GOAL OF THE EXERCISE>
Down to the last line below, write out every line exactly, starting with the one that contains "raambekleding zoals vitrage, overgordijnen" and leaving out the pictures.

TASK INPUT>

════

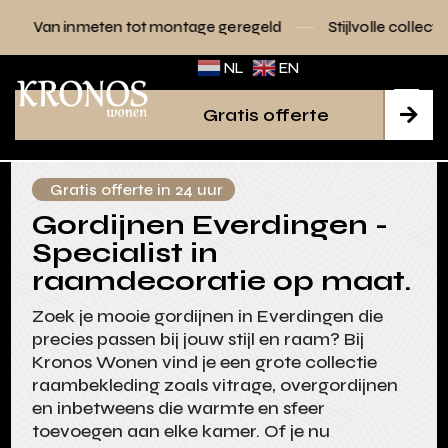
n tot montage geregeld
Stijlvolle collecties voor elk interi
NL
EN
Gratis offerte

Gratis offerte in 24 uur
Gordijnen Everdingen -
Specialist in
raamdecoratie op maat.
Zoek je mooie gordijnen in Everdingen die
precies passen bij jouw stijl en raam? Bij
Kronos Wonen vind je een grote collectie
raambekleding zoals vitrage, overgordijnen
en inbetweens die warmte en sfeer
toevoegen aan elke kamer. Of je nu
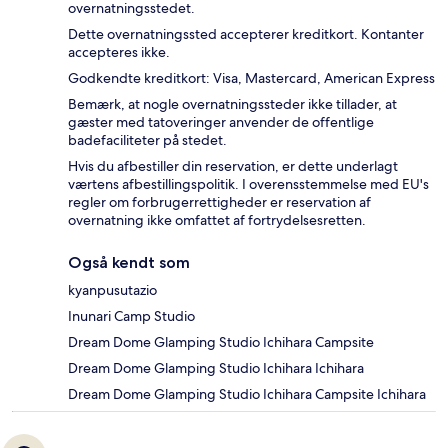
overnatningsstedet.
Dette overnatningssted accepterer kreditkort. Kontanter
accepteres ikke.
Godkendte kreditkort: Visa, Mastercard, American Express
Bemærk, at nogle overnatningssteder ikke tillader, at
gæster med tatoveringer anvender de offentlige
badefaciliteter på stedet.
Hvis du afbestiller din reservation, er dette underlagt
værtens afbestillingspolitik. I overensstemmelse med EU's
regler om forbrugerrettigheder er reservation af
overnatning ikke omfattet af fortrydelsesretten.
Også kendt som
kyanpusutazio
Inunari Camp Studio
Dream Dome Glamping Studio Ichihara Campsite
Dream Dome Glamping Studio Ichihara Ichihara
Dream Dome Glamping Studio Ichihara Campsite Ichihara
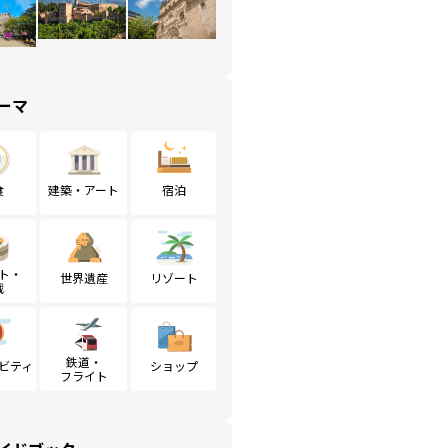
ーマ
食
建築・アート
宿泊
ト・
世界遺産
リゾート
戦
鉄道・
ビティ
ショップ
フライト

════

TASK ANSWER>
raambekleding zoals vitrage, overgordijnen
en inbetweens die warmte en sfeer
toevoegen aan elke kamer. Of je nu
overnatningsstedet.
Dette overnatningssted accepterer kreditkort. Kontanter
accepteres ikke.
Godkendte kreditkort: Visa, Mastercard, American Express
Bemærk, at nogle overnatningssteder ikke tillader, at
gæster med tatoveringer anvender de offentlige
badefaciliteter på stedet.
Hvis du afbestiller din reservation, er dette underlagt
værtens afbestillingspolitik. I overensstemmelse med EU's
regler om forbrugerrettigheder er reservation af
overnatning ikke omfattet af fortrydelsesretten.
Også kendt som
kyanpusutazio
Inunari Camp Studio
Dream Dome Glamping Studio Ichihara Campsite
Dream Dome Glamping Studio Ichihara Ichihara
Dream Dome Glamping Studio Ichihara Campsite Ichihara
ーマ
食
建築・アート
宿泊
ト・
世界遺産
リゾート
戦
鉄道・
ビティ
ショップ
フライト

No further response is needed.